§ **Task instructions**: Transcribe each entry so that it matches the original exactly.

Data records
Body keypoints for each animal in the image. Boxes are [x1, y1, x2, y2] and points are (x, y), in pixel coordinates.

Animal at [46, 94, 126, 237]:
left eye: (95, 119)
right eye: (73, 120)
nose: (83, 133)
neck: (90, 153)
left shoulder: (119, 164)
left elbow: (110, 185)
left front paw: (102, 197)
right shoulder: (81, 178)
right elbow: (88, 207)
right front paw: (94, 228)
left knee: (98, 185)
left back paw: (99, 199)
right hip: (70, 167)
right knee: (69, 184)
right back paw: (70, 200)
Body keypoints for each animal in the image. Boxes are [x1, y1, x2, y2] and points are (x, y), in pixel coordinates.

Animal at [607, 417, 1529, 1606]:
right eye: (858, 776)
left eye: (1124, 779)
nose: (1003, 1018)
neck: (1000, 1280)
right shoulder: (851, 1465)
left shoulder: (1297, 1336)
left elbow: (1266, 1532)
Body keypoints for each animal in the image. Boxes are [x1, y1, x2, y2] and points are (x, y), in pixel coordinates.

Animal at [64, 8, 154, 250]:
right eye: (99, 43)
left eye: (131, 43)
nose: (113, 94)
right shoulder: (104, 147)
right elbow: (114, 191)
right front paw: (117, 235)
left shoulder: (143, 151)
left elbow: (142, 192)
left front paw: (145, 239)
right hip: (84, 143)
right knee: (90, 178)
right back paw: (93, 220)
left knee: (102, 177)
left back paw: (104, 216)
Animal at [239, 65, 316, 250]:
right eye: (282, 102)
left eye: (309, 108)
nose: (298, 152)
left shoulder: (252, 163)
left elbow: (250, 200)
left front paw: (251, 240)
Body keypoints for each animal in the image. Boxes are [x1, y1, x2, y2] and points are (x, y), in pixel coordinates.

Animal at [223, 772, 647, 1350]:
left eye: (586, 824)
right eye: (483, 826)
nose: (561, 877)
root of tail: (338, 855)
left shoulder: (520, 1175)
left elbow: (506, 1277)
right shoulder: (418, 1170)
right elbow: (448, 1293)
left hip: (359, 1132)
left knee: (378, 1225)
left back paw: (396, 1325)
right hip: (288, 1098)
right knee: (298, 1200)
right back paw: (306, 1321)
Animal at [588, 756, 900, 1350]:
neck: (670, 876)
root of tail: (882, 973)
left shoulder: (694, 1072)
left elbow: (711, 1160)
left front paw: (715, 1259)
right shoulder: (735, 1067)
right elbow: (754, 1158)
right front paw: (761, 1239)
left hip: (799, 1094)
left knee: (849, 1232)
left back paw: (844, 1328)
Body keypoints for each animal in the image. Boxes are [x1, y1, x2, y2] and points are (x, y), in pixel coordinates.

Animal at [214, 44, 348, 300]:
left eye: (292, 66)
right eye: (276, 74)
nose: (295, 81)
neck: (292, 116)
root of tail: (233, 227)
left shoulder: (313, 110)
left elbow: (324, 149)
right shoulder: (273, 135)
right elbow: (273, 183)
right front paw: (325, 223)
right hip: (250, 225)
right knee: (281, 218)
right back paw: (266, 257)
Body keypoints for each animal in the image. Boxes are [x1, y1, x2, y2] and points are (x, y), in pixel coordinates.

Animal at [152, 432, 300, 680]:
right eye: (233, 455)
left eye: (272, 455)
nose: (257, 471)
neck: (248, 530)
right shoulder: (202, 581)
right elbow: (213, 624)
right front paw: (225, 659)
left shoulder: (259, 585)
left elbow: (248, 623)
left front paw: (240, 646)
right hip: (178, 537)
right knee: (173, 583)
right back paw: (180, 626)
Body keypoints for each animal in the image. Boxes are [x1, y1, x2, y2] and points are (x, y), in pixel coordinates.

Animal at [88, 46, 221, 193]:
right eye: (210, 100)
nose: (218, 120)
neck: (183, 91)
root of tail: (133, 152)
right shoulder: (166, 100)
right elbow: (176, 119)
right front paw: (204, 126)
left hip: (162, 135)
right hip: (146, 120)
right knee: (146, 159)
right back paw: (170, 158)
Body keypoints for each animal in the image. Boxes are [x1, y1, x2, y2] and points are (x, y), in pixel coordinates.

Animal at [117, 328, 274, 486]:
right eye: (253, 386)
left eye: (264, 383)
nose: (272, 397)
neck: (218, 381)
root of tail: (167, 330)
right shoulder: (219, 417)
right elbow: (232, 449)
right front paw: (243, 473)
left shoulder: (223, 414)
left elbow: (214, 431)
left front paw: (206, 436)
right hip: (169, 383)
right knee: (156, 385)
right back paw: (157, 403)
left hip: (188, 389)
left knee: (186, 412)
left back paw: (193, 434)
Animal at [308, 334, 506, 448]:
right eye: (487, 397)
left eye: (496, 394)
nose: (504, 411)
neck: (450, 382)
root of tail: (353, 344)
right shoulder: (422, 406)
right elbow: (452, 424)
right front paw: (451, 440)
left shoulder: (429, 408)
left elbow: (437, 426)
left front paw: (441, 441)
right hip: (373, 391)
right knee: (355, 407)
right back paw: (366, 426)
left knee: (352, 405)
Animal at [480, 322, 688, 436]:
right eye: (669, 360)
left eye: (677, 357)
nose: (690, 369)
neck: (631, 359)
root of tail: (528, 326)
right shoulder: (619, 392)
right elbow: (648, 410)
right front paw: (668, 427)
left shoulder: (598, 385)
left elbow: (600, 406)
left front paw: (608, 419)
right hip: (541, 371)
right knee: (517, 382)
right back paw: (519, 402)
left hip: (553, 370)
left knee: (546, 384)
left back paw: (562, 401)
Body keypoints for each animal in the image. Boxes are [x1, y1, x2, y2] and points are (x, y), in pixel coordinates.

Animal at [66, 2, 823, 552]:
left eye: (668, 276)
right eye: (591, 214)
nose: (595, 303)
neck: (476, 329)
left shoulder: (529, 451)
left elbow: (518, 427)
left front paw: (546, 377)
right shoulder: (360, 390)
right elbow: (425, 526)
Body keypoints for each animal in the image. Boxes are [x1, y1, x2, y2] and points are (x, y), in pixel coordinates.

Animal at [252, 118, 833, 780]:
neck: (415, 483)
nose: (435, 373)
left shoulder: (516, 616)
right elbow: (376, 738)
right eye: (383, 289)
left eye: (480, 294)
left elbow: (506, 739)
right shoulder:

§ **Response box**:
Body keypoints for each animal in the image. Boxes are [x1, y1, x2, y2] and points are (x, y), in pixel coordinates.

Animal at [46, 94, 126, 237]:
left eye: (95, 119)
right eye: (73, 120)
nose: (83, 133)
neck: (90, 153)
left shoulder: (119, 164)
left elbow: (110, 185)
left front paw: (102, 197)
right shoulder: (81, 178)
right elbow: (88, 207)
right front paw: (94, 228)
left knee: (98, 185)
left back paw: (99, 199)
right hip: (70, 167)
right knee: (69, 184)
right back paw: (70, 200)
Body keypoints for each animal in the image. Boxes are [x1, y1, x2, y2] and points are (x, y), in pixel coordinates.

Animal at [607, 417, 1529, 1606]:
right eye: (858, 776)
left eye: (1124, 779)
nose: (1003, 1018)
neck: (1000, 1280)
right shoulder: (851, 1465)
left shoulder: (1297, 1336)
left elbow: (1266, 1532)
Body keypoints for each animal in the image. Boxes are [x1, y1, x2, y2] and points are (x, y), in pixel coordinates.

Animal at [64, 8, 154, 250]:
right eye: (99, 43)
left eye: (131, 43)
nose: (113, 94)
right shoulder: (104, 147)
right elbow: (114, 191)
right front paw: (117, 235)
left shoulder: (143, 151)
left elbow: (142, 192)
left front paw: (145, 239)
right hip: (84, 143)
right knee: (90, 178)
right back paw: (93, 220)
left knee: (102, 177)
left back paw: (104, 216)
Animal at [239, 65, 316, 250]:
right eye: (282, 102)
left eye: (309, 108)
nose: (298, 152)
left shoulder: (252, 163)
left elbow: (250, 200)
left front paw: (251, 240)
Body keypoints for each animal in the image. Boxes are [x1, y1, x2, y2] and points are (x, y), in pixel coordinates.

Animal at [223, 772, 647, 1350]:
left eye: (586, 824)
right eye: (483, 826)
nose: (561, 877)
root of tail: (338, 855)
left shoulder: (520, 1175)
left elbow: (506, 1277)
right shoulder: (418, 1170)
right elbow: (448, 1293)
left hip: (359, 1132)
left knee: (378, 1225)
left back paw: (396, 1325)
right hip: (288, 1098)
right knee: (298, 1200)
right back paw: (306, 1321)
Animal at [588, 756, 900, 1350]:
neck: (670, 876)
root of tail: (882, 973)
left shoulder: (694, 1072)
left elbow: (711, 1160)
left front paw: (715, 1259)
right shoulder: (735, 1067)
right elbow: (754, 1158)
right front paw: (761, 1239)
left hip: (799, 1094)
left knee: (849, 1232)
left back paw: (844, 1328)
Body keypoints for each animal in the image. Boxes are [x1, y1, x2, y2] and points are (x, y), in pixel coordinates.

Animal at [214, 44, 348, 300]:
left eye: (292, 66)
right eye: (276, 74)
nose: (295, 81)
neck: (292, 116)
root of tail: (233, 227)
left shoulder: (313, 110)
left elbow: (324, 149)
right shoulder: (273, 135)
right elbow: (273, 183)
right front paw: (325, 223)
right hip: (250, 225)
right knee: (281, 218)
right back paw: (266, 257)
Body keypoints for each animal in the image. Boxes are [x1, y1, x2, y2] and points are (x, y), in pixel coordinates.

Animal at [152, 432, 300, 680]:
right eye: (233, 455)
left eye: (272, 455)
nose: (257, 471)
neck: (248, 530)
right shoulder: (202, 581)
right elbow: (213, 624)
right front paw: (225, 659)
left shoulder: (259, 585)
left elbow: (248, 623)
left front paw: (240, 646)
right hip: (178, 537)
right knee: (173, 583)
right back paw: (180, 626)
Body keypoints for each animal in the image. Boxes are [x1, y1, x2, y2] and points are (x, y), in pixel coordinates.

Animal at [88, 46, 221, 193]:
right eye: (210, 100)
nose: (218, 120)
neck: (183, 91)
root of tail: (133, 152)
right shoulder: (166, 100)
right elbow: (176, 119)
right front paw: (204, 126)
left hip: (162, 135)
right hip: (146, 120)
right knee: (146, 159)
right back paw: (170, 158)
Body keypoints for each animal in the image. Boxes are [x1, y1, x2, y2] and points are (x, y), in pixel coordinates.

Animal at [117, 328, 274, 486]:
right eye: (253, 386)
left eye: (264, 383)
nose: (272, 397)
neck: (218, 381)
root of tail: (167, 330)
right shoulder: (219, 417)
right elbow: (232, 449)
right front paw: (243, 473)
left shoulder: (223, 414)
left elbow: (214, 431)
left front paw: (206, 436)
right hip: (169, 383)
right knee: (156, 385)
right back paw: (157, 403)
left hip: (188, 389)
left knee: (186, 412)
left back paw: (193, 434)
Animal at [308, 334, 506, 448]:
right eye: (487, 397)
left eye: (496, 394)
nose: (504, 411)
neck: (450, 382)
root of tail: (353, 344)
right shoulder: (422, 406)
right elbow: (452, 424)
right front paw: (451, 440)
left shoulder: (429, 408)
left elbow: (437, 426)
left front paw: (441, 441)
right hip: (373, 391)
right knee: (355, 407)
right back paw: (366, 426)
left knee: (352, 405)
Animal at [480, 322, 688, 436]:
right eye: (669, 360)
left eye: (677, 357)
nose: (690, 369)
neck: (631, 359)
root of tail: (528, 326)
right shoulder: (619, 392)
right elbow: (648, 410)
right front paw: (668, 427)
left shoulder: (598, 385)
left elbow: (600, 406)
left front paw: (608, 419)
right hip: (541, 371)
right knee: (517, 382)
right back paw: (519, 402)
left hip: (553, 370)
left knee: (546, 384)
left back paw: (562, 401)
Body keypoints for each animal in the image. Boxes are [x1, y1, x2, y2] and points are (x, y), in pixel coordinates.

Animal at [66, 2, 823, 552]:
left eye: (668, 276)
right eye: (591, 214)
nose: (595, 303)
neck: (476, 329)
left shoulder: (529, 451)
left elbow: (518, 427)
left front paw: (546, 377)
right shoulder: (360, 390)
right elbow: (425, 526)
Body keypoints for each animal in the image. Boxes are [x1, y1, x2, y2] and points are (x, y), in pixel coordinates.

Animal at [252, 118, 833, 780]:
neck: (415, 483)
nose: (435, 373)
left shoulder: (516, 616)
right elbow: (376, 738)
right eye: (383, 289)
left eye: (480, 294)
left elbow: (506, 739)
right shoulder:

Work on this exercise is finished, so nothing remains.